▸ **What is needed**: Where an entry holds an image, leave the image out; otherwise reproduce the entry exactly.
#####
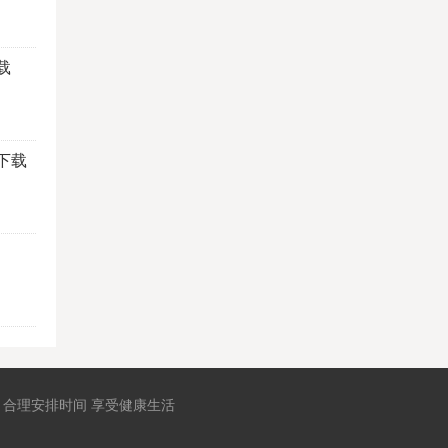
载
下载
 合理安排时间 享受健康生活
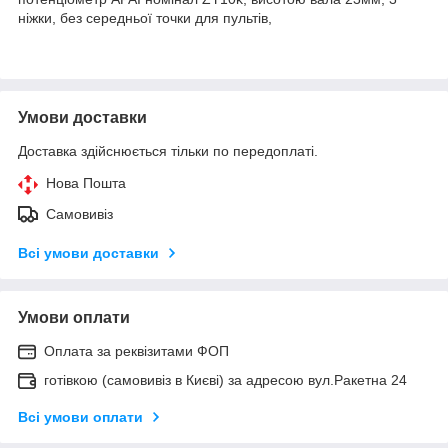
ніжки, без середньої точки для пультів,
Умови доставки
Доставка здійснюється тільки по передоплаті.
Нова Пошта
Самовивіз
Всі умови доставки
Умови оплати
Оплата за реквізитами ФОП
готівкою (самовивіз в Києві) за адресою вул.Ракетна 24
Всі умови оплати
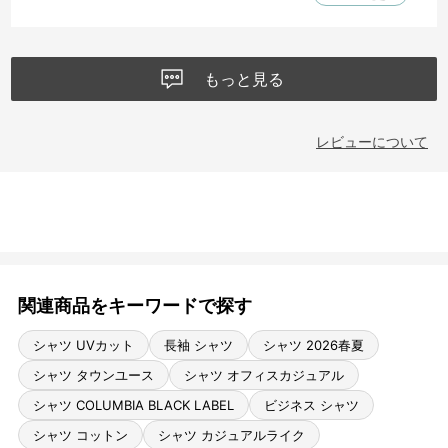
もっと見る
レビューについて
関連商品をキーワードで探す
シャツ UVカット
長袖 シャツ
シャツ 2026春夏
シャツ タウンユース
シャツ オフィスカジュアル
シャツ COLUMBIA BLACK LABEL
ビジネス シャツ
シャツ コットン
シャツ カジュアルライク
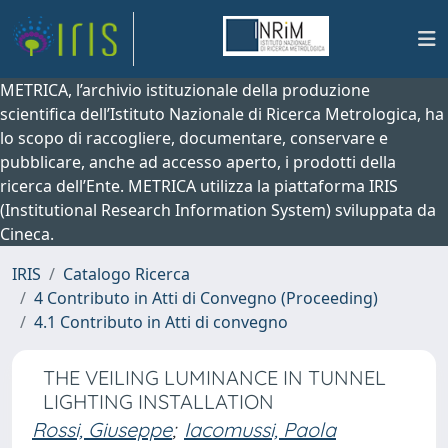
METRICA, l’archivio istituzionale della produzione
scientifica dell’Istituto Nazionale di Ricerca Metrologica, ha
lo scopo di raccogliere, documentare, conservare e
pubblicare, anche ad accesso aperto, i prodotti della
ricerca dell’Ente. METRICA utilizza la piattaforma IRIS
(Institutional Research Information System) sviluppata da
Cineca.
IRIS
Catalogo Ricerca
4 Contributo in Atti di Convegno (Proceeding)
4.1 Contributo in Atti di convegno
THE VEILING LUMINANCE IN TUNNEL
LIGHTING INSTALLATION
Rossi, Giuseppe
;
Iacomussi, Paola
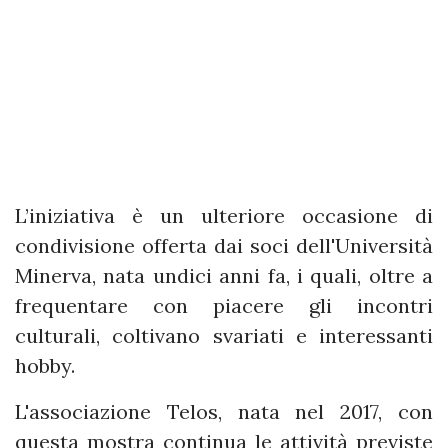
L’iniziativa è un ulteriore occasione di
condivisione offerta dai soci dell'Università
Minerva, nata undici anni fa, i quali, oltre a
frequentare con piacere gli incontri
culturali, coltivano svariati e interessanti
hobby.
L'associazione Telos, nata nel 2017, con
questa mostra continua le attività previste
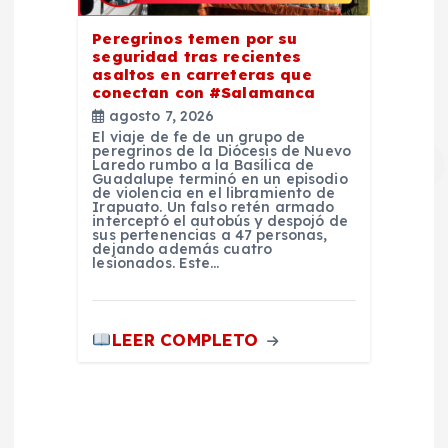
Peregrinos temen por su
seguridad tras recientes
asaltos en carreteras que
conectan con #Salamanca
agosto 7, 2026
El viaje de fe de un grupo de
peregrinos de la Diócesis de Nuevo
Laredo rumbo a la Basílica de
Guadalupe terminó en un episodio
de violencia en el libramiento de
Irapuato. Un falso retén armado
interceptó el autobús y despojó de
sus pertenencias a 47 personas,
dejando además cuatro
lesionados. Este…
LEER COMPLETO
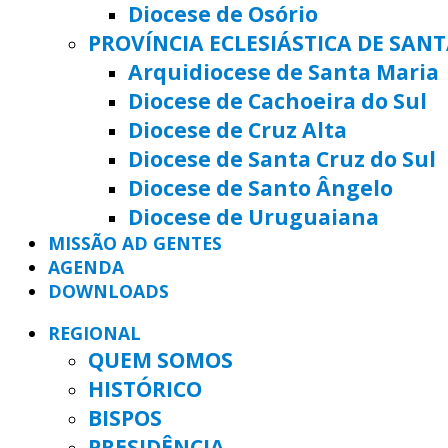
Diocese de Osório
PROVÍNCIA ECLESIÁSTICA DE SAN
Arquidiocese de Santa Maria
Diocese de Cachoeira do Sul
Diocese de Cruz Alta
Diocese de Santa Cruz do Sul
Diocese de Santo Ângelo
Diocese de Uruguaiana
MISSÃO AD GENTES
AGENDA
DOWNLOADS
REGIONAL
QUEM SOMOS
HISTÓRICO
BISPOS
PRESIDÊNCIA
#####
▸ **Problem solution**:
载
下载
 合理安排时间 享受健康生活
ніжки, без середньої точки для пультів,
Умови доставки
Доставка здійснюється тільки по передоплаті.
Нова Пошта
Самовивіз
Всі умови доставки
Умови оплати
Оплата за реквізитами ФОП
готівкою (самовивіз в Києві) за адресою вул.Ракетна 24
Всі умови оплати
もっと見る
レビューについて
関連商品をキーワードで探す
シャツ UVカット
長袖 シャツ
シャツ 2026春夏
シャツ タウンユース
シャツ オフィスカジュアル
シャツ COLUMBIA BLACK LABEL
ビジネス シャツ
シャツ コットン
シャツ カジュアルライク
METRICA, l’archivio istituzionale della produzione
scientifica dell’Istituto Nazionale di Ricerca Metrologica, ha
lo scopo di raccogliere, documentare, conservare e
pubblicare, anche ad accesso aperto, i prodotti della
ricerca dell’Ente. METRICA utilizza la piattaforma IRIS
(Institutional Research Information System) sviluppata da
Cineca.
IRIS
Catalogo Ricerca
4 Contributo in Atti di Convegno (Proceeding)
4.1 Contributo in Atti di convegno
THE VEILING LUMINANCE IN TUNNEL
LIGHTING INSTALLATION
Rossi, Giuseppe
;
Iacomussi, Paola
L’iniziativa è un ulteriore occasione di
condivisione offerta dai soci dell'Università
Minerva, nata undici anni fa, i quali, oltre a
frequentare con piacere gli incontri
culturali, coltivano svariati e interessanti
hobby.
L'associazione Telos, nata nel 2017, con
questa mostra continua le attività previste
Peregrinos temen por su
seguridad tras recientes
asaltos en carreteras que
conectan con #Salamanca
agosto 7, 2026
El viaje de fe de un grupo de
peregrinos de la Diócesis de Nuevo
Laredo rumbo a la Basílica de
Guadalupe terminó en un episodio
de violencia en el libramiento de
Irapuato. Un falso retén armado
interceptó el autobús y despojó de
sus pertenencias a 47 personas,
dejando además cuatro
lesionados. Este…
LEER COMPLETO
Diocese de Osório
PROVÍNCIA ECLESIÁSTICA DE SAN
Arquidiocese de Santa Maria
Diocese de Cachoeira do Sul
Diocese de Cruz Alta
Diocese de Santa Cruz do Sul
Diocese de Santo Ângelo
Diocese de Uruguaiana
MISSÃO AD GENTES
AGENDA
DOWNLOADS
REGIONAL
QUEM SOMOS
HISTÓRICO
BISPOS
PRESIDÊNCIA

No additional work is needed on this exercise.